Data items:

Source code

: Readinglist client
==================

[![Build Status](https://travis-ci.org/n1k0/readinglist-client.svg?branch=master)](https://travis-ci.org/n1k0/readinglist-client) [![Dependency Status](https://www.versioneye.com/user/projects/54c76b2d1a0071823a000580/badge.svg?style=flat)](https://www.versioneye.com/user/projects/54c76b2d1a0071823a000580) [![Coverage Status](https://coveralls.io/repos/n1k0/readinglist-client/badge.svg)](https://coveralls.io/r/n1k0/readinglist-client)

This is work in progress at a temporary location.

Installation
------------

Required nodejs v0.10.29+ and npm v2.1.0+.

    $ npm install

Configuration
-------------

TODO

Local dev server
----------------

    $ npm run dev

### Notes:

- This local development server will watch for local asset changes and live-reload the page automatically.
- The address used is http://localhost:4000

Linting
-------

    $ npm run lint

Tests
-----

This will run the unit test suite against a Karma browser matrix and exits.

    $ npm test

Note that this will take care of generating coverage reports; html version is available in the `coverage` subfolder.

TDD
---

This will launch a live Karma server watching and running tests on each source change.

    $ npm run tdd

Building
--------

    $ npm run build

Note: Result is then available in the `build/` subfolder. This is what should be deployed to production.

WHAT IS REQUIRED: Without leaving anything out, transcribe the records above exactly.

SOLUTION:
Source code

: Readinglist client
==================

[![Build Status](https://travis-ci.org/n1k0/readinglist-client.svg?branch=master)](https://travis-ci.org/n1k0/readinglist-client) [![Dependency Status](https://www.versioneye.com/user/projects/54c76b2d1a0071823a000580/badge.svg?style=flat)](https://www.versioneye.com/user/projects/54c76b2d1a0071823a000580) [![Coverage Status](https://coveralls.io/repos/n1k0/readinglist-client/badge.svg)](https://coveralls.io/r/n1k0/readinglist-client)

This is work in progress at a temporary location.

Installation
------------

Required nodejs v0.10.29+ and npm v2.1.0+.

    $ npm install

Configuration
-------------

TODO

Local dev server
----------------

    $ npm run dev

### Notes:

- This local development server will watch for local asset changes and live-reload the page automatically.
- The address used is http://localhost:4000

Linting
-------

    $ npm run lint

Tests
-----

This will run the unit test suite against a Karma browser matrix and exits.

    $ npm test

Note that this will take care of generating coverage reports; html version is available in the `coverage` subfolder.

TDD
---

This will launch a live Karma server watching and running tests on each source change.

    $ npm run tdd

Building
--------

    $ npm run build

Note: Result is then available in the `build/` subfolder. This is what should be deployed to production.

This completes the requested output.